Todos os anos, milhares de candidatos se lançam a enfrentar 90 questões de diferentes áreas de conhecimento e a temida Redação, fazendo a prova do Enem, que qualifica aqueles que desejam uma vaga no ensino superior em universidades públicas do Brasil e até do exterior.

No último domingo (5), mais de 3 milhões de brasileiros, munidos de seu documento e de canetas pretas, compareceram ao seu local de prova e depararam-se com um tema que faz parte da vida de todos eles, pois todos, sem exceção, só chegaram até ali por causa do trabalho invisível de uma mulher.

Assim que foi divulgado o tema, artistas da web começaram a iniciar um movimento de publicação de obras que expunham o tema de forma descontraída, como a tirinha abaixo da quadrinista e cagistad o Brasil de Fato Helo D’Angelo:

Fonte: https://twitter.com/helodangeloarte

Texto interessante. No entanto, precisamos superar a descontração e partir para o enfrentamento aos desafios da invisibilidade do trabalho de cuidado das mulheres no Brasil. Essa reflexão tem que ser levada a sério para que práticas de mudança da sociedade em relação ao trabalho das mulheres deixem de ser ideias e tornem-se realidade.

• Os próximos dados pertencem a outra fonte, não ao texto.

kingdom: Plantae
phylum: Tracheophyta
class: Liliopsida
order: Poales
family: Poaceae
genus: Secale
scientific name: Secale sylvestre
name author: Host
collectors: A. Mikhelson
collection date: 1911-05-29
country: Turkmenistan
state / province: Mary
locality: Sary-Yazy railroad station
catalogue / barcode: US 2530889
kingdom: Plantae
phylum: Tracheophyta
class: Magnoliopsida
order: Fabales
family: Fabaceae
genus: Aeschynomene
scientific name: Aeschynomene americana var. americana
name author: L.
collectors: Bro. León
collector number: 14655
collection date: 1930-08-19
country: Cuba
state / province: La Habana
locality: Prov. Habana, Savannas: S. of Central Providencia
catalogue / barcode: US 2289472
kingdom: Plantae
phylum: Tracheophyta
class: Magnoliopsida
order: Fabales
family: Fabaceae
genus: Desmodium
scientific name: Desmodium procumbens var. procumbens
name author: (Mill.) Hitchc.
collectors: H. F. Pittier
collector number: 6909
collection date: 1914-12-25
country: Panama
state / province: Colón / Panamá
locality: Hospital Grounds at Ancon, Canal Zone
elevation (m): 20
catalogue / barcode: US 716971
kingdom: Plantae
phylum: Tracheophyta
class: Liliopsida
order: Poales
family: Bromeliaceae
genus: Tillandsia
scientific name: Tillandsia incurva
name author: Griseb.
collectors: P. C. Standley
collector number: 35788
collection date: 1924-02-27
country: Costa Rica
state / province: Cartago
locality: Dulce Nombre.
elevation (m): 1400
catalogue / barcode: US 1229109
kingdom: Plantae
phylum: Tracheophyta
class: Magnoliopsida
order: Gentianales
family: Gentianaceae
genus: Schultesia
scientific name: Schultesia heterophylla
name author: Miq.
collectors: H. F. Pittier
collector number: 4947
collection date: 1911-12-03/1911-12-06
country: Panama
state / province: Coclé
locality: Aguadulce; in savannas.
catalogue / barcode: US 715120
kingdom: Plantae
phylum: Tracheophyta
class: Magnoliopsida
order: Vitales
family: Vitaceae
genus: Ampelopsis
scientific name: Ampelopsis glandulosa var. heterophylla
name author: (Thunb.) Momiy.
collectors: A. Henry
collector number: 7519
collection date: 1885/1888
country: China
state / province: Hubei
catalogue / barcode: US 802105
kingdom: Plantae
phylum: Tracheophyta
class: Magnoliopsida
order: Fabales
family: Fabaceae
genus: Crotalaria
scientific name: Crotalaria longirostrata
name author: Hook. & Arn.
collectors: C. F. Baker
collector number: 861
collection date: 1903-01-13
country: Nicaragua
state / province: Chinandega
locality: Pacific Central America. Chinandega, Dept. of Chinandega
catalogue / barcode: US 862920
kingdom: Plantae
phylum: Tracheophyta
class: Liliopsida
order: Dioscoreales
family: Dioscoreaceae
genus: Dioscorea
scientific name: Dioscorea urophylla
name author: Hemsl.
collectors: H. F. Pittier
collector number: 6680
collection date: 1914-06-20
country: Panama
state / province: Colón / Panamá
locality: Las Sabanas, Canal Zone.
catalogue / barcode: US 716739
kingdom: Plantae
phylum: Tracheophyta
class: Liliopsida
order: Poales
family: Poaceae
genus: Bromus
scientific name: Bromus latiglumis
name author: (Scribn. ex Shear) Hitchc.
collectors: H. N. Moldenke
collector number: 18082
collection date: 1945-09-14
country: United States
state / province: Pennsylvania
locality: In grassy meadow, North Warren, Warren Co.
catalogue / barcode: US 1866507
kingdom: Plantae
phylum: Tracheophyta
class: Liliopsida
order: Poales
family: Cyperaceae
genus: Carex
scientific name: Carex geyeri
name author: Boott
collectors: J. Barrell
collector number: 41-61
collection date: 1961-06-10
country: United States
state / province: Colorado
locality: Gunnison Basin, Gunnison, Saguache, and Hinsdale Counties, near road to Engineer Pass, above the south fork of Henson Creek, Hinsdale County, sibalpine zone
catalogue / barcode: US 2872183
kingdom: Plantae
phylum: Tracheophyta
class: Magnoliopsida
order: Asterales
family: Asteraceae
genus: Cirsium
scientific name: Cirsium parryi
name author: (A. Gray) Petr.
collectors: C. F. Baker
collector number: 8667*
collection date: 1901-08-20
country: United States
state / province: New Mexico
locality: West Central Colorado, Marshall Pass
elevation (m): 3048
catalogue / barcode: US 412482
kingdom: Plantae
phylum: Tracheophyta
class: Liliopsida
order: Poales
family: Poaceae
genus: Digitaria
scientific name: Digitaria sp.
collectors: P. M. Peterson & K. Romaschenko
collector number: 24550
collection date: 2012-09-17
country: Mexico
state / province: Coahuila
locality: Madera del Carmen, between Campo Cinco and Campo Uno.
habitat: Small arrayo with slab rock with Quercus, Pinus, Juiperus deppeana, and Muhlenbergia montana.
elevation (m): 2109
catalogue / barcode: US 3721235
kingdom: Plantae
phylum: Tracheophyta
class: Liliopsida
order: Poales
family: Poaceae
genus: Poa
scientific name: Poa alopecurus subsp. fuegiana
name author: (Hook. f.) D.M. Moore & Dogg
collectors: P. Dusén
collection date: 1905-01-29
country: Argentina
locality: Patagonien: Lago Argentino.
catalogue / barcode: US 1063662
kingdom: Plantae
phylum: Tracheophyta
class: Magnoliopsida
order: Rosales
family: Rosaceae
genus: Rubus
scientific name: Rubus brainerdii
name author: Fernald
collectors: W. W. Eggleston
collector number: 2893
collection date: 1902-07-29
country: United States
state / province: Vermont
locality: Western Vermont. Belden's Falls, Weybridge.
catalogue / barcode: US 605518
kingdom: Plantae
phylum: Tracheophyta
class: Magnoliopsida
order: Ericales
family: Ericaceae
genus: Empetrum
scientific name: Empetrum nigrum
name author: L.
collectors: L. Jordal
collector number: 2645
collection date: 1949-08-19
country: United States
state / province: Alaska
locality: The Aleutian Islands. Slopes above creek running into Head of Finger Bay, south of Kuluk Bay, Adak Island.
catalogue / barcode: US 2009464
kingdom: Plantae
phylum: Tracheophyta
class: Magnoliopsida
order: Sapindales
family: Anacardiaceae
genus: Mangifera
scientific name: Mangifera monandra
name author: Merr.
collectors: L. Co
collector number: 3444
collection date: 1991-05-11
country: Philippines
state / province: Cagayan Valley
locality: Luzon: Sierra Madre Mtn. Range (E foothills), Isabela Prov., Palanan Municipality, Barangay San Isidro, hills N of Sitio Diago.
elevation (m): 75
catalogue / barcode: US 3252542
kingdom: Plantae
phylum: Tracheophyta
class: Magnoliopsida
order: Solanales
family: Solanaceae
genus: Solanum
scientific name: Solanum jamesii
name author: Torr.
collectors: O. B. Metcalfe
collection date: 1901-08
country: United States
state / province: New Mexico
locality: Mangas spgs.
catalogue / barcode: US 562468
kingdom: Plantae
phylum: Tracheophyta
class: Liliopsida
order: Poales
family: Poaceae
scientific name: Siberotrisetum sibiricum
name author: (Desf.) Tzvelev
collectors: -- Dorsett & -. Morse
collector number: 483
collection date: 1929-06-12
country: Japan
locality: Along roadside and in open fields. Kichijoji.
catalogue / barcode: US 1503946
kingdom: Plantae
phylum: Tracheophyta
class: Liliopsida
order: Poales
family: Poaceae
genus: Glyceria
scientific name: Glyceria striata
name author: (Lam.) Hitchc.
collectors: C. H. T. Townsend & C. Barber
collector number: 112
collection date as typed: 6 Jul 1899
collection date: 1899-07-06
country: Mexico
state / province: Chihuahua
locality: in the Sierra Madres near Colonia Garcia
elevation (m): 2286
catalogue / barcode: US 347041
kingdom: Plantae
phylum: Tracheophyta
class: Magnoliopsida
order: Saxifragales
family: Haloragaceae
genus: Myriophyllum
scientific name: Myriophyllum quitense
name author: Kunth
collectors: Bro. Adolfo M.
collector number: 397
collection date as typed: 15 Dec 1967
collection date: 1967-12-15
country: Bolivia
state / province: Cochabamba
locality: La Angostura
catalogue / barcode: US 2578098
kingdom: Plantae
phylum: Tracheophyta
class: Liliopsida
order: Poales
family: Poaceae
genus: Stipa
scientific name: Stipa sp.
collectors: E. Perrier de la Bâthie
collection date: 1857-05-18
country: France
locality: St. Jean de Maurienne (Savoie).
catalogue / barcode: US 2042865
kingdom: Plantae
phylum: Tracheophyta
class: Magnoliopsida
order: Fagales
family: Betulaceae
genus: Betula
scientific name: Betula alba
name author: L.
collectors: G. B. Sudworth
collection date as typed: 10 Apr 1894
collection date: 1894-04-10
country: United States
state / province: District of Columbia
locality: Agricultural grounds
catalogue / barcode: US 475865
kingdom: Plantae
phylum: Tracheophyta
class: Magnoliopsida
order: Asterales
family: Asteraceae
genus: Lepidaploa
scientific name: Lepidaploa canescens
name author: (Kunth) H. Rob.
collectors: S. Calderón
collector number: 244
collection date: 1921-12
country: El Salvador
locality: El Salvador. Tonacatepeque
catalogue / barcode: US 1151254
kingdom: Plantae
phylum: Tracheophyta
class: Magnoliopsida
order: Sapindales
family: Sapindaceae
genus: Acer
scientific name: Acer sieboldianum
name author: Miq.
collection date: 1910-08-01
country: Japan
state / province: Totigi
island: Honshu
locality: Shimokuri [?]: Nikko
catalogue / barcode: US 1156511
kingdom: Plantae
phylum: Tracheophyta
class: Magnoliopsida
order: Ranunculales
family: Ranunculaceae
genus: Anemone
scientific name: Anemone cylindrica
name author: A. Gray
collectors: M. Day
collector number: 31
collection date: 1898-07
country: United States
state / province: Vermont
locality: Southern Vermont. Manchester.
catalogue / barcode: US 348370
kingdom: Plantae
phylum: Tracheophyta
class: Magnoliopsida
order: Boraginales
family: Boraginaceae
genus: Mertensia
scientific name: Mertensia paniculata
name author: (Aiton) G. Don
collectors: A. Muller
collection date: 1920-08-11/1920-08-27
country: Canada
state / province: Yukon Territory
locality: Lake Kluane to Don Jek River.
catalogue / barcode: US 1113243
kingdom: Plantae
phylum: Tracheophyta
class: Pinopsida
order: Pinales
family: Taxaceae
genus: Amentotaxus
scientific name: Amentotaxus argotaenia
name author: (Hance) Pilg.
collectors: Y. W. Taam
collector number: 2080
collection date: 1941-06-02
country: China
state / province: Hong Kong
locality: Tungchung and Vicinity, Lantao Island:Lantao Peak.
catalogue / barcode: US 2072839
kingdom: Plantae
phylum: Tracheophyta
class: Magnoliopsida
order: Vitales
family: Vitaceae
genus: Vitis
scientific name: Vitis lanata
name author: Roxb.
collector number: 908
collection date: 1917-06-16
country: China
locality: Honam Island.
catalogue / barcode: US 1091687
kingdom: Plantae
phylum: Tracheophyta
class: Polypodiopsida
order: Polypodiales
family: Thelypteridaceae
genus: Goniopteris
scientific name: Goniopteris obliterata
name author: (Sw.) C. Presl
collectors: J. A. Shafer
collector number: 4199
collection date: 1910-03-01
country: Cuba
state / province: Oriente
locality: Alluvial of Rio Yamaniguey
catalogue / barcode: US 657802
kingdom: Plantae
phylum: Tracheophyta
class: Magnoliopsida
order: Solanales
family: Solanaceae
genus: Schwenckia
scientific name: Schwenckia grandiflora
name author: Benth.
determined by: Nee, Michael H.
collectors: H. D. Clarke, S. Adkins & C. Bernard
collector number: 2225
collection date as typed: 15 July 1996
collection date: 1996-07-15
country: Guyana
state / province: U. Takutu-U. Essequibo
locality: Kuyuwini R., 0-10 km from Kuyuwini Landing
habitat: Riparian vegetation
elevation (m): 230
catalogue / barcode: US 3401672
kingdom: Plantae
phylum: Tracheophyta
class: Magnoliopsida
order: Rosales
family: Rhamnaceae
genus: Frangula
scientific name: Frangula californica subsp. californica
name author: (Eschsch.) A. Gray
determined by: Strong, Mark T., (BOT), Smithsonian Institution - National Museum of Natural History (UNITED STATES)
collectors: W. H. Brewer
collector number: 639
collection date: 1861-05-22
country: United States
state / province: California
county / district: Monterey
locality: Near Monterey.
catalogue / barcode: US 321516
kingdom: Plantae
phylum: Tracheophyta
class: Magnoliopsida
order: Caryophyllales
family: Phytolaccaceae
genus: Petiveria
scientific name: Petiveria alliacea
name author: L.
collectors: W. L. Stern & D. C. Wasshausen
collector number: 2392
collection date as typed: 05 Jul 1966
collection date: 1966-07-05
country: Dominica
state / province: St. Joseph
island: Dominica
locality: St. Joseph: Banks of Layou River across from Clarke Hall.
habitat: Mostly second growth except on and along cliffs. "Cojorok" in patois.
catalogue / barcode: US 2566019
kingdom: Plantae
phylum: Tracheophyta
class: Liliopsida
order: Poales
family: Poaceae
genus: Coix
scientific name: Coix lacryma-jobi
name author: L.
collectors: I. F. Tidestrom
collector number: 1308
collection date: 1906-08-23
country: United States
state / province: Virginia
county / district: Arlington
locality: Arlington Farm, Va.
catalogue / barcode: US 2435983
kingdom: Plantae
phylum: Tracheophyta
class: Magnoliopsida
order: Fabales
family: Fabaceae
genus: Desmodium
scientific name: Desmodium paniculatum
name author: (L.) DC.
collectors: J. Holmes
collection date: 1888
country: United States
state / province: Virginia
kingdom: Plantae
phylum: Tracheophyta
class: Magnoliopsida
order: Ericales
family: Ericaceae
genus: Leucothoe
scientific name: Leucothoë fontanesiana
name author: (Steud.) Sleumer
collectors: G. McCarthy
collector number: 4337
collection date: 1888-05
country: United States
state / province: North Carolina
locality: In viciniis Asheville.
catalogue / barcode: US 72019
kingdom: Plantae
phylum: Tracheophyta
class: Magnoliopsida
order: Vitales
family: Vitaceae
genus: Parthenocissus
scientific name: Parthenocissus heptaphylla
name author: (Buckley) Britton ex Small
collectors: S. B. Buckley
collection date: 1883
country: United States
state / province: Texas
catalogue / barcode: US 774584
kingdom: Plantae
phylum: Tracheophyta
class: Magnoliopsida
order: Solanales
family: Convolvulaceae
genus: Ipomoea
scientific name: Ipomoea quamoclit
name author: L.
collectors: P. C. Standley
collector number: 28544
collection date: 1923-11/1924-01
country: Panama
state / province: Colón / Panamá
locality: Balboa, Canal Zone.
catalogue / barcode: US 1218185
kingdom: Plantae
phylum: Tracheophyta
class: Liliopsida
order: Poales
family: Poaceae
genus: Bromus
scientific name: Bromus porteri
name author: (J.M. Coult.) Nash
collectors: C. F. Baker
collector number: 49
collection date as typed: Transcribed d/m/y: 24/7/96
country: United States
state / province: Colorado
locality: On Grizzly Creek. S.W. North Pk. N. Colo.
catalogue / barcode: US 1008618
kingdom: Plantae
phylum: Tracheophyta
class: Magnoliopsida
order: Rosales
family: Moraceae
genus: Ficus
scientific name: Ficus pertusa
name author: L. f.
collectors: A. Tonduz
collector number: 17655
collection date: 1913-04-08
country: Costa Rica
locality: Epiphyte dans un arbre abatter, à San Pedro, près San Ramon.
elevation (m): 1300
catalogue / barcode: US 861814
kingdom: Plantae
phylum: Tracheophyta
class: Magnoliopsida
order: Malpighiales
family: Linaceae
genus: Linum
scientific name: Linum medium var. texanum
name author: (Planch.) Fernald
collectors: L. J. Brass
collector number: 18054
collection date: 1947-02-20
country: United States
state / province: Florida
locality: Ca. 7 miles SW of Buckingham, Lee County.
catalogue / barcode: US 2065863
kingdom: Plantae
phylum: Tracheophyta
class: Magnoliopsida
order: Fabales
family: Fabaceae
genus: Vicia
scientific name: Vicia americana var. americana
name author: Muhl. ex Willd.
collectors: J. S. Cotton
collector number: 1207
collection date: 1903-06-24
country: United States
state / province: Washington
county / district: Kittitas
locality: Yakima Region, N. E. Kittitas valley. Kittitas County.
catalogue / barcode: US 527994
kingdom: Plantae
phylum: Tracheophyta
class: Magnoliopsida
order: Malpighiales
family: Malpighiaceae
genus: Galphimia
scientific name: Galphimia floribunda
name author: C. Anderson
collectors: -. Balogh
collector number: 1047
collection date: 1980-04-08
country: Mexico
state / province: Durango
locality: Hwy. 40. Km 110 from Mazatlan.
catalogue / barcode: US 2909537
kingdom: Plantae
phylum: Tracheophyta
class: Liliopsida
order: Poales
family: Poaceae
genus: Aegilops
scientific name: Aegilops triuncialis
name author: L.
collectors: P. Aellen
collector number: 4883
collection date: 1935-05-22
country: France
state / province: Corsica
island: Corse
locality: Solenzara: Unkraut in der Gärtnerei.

A invisibilidade do trabalho de cuidado das mulheres é histórica

Desde as sociedades mais antigas, o trabalho doméstico, o cuidado com a casa, com os filhos e com o marido foi imposto como obrigação às mulheres, as quais eram (e ainda são) socialmente cobradas por qualquer condição de desorganização do lar, culpadas por desvios de conduta dos filhos e responsabilizadas pelo fim do casamento.

Esse padrão eurocêntrico foi implantado pelos colonizadores e essa tradição colonial foi adotada pelas sociedades modernas e perpetuada por valores patriarcalistas e por valores religiosos a serviço do patriarcado. Dessa maneira, é muito comum na celebração de casamento cristão o uso de fragmentos bíblicos isolados os quais sugerem à mulher que ela esteja sempre disponível para suprir imediatamente às demandas do marido, a quem ela deve, segundo essas interpretações equivocadas, obediência.

Os fragmentos mais presentes nesses rituais é “mulheres, cada uma de vós seja submissa ao próprio marido” (Colossenses 3:18) e “As mulheres sejam submissas ao seu próprio marido, como ao Senhor; porque o marido é o cabeça da mulher, como também Cristo é o cabeça da igreja, sendo este mesmo o salvador do corpo. Como, porém, a igreja está sujeita a Cristo, assim também as mulheres sejam em tudo submissas ao seu marido” (Efésios 5: 22-24).

Mas a quem interessa essa submissão feminina? Ao próprio sistema, pois é preciso que alguém cuide do lar daquele que vai produzir riqueza e da futura mão de obra que garantirá para o mercado de trabalho o lucro, a mola propulsora do capitalismo.

O Tapajós de Fato conversou com uma de suas leitoras, Roseane Serrão, 40 anos, consultora e curadora de literatura infanto-juvenil, licenciada em Letras pela Universidade Federal do Pará. Ela diz que é mãe em tempo integral há 9 anos, praticamente, mas começou a trabalhar quando seu filho mais velho tinha menos de dois. Ele acompanhava a dedicação laboral da mãe. Contudo, as coisas ficaram bem complicadas quando ele engravidou pela segunda vez.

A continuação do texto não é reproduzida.